17 février 2023
À partir de 2035, la vente de voitures et de camionnettes thermiques neuves sera interdite sur le sol européen. Ce mardi, les eurodéputés ont approuvé cette réglementation inédite. Elle répond aux ambitions de l’Union européenne de ne plus émettre de CO2 d’ici à 2050. Mais les inquiétudes demeurent quant à la possibilité de s’adapter pour l’industrie automobile européenne d’ici à douze ans.
Des acclamations résonnent dans l’hémicycle du Parlement européen. Sur les bancs de la gauche et du centre, les pouces se lèvent et les sourires soulagés se multiplient. Ce mardi 14 février 2023, les députés européens ont approuvé, à une courte majorité, l’interdiction d’ici à 2035 de la vente de voitures et de camionnettes neuves à moteur thermique sur le sol européen. "C’est un vote historique, s’est réjouie Karima Delli, eurodéputée des Verts et présidente de la commission Transports du Parlement européen. C’est la première fois que l’Europe se dote d’un calendrier dans le secteur automobile."

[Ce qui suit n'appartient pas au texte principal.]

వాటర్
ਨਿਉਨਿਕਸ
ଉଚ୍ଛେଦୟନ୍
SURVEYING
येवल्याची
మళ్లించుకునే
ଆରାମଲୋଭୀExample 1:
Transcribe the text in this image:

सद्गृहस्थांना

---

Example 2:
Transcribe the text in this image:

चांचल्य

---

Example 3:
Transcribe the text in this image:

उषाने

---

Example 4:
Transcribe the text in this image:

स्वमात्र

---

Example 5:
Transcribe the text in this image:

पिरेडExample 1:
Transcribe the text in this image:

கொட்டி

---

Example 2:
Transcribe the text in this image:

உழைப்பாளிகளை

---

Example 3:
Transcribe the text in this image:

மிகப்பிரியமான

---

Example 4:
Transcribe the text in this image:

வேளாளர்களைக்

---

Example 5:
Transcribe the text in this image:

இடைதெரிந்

Cette nouvelle réglementation s’inscrit dans un projet plus large, visant à atteindre la neutralité carbone à l’horizon 2050 en Europe. Aujourd’hui, l’automobile y est responsable de 15 % des émissions de CO2. L’objectif de ce texte est de fixer un cadre législatif aux industries automobiles européennes pour leur permettre d’investir dans des véhicules plus propres, comme les voitures électriques.

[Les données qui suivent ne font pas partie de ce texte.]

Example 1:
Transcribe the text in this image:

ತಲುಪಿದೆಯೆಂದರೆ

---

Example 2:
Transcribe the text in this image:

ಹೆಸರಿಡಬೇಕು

Pousser les constructeurs vers l’électrique
"Elles émettent cinq fois moins qu’une voiture thermique", explique Marie Chéron, de l’ONG Transports et Environnement. "Les États-Unis et la Chine produisent déjà beaucoup de véhicules électriques, avance Jan Huitema, eurodéputé néerlandais Renew (libéraux) et chargé du texte. La nouvelle loi permettra de stimuler l’investissement des entreprises dans ce secteur, ici en Europe."
Dans douze ans, les voitures thermiques et hybrides neuves seront interdites à la vente en Europe. © Zoé Dert
Un optimisme que ne partagent pas les eurodéputés de la droite et de l’extrême-droite, qui ont voté à majorité contre le texte. Pour eux, si la voiture électrique est bien un secteur d’avenir, l’échéance de 2035 est considérée comme trop ambitieuse. "Nous ne pouvons pas nous permettre de jouer aux apprentis sorciers avec cette filière", déplore Nathalie Colin-Oesterlé, eurodéputée française du Parti populaire européen.

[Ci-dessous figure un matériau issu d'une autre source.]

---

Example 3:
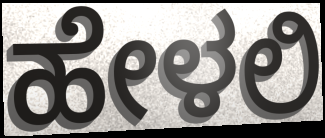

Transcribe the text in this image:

ಹೇಳಲಿ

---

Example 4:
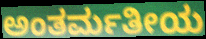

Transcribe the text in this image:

ಅಂತರ್ಮತೀಯ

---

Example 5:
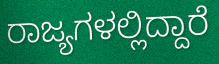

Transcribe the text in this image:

ರಾಜ್ಯಗಳಲ್ಲಿದ್ದಾರೆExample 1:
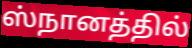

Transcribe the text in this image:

ஸ்நானத்தில்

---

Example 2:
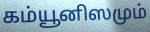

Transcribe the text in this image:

கம்யூனிஸமும்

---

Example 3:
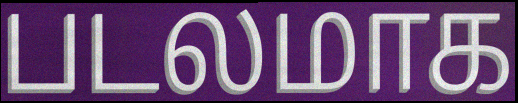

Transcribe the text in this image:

படலமாக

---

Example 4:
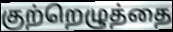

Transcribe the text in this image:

குற்றெழுத்தை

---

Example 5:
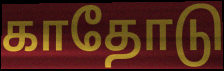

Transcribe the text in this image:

காதோடுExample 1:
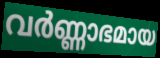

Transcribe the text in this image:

വർണ്ണാഭമായ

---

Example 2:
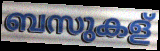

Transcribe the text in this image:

ബസുകള്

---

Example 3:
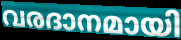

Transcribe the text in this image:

വരദാനമായി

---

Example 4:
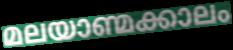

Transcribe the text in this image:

മലയാണ്മക്കാലം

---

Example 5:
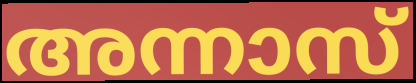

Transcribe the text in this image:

Jan Huitema, eurodéputé néerlandais Renew (libéraux), en charge du texte. © Frédéric Marvaux, European Union 2023 - Source : EP
Tous dénoncent une nouvelle réglementation manquant de réalisme compte tenu du prix élevé à l’achat d’un véhicule entièrement électrique. Aujourd’hui, une citadine électrique neuve coûte en moyenne 10 000 euros de plus qu’un véhicule similaire à moteur thermique. Un coût qui empêche de facto une majorité de citoyens d’accéder à une mobilité plus propre, à l’heure où la voiture représente plus de la moitié des déplacements en France. "Pour être cohérent, il faut que les pouvoirs publics poussent les constructeurs à fabriquer des modèles plus petits et légers, donc moins chers à l’achat", explique Pierre Leflaive, du collectif d’ONG Réseau Action Climat.
"L’Europe a pris beaucoup de retard"
Reste maintenant la question cruciale des batteries qui alimentent les voitures électriques. Aujourd’hui, plus de la moitié d’entre elles sont fabriquées en dehors de l’Union européenne. "L’Europe a pris beaucoup de retard, même si les usines de batteries électriques commencent à voir le jour, notamment dans le nord de la France", reconnaît Karima Delli. Des projets de giga-factories sont actuellement en cours dans douze pays européens.
"Relocaliser la production de batteries en Europe permettrait de réduire leur empreinte carbone de 40 %", approuve de son côté Pierre Leflaive. Mais pour les développer, Karima Delli souligne que la main-d’œuvre experte n’est pas encore au rendez-vous. "Notre objectif est de valoriser les emplois dans la filière et de promouvoir de nouvelles formations pour les rendre attractifs."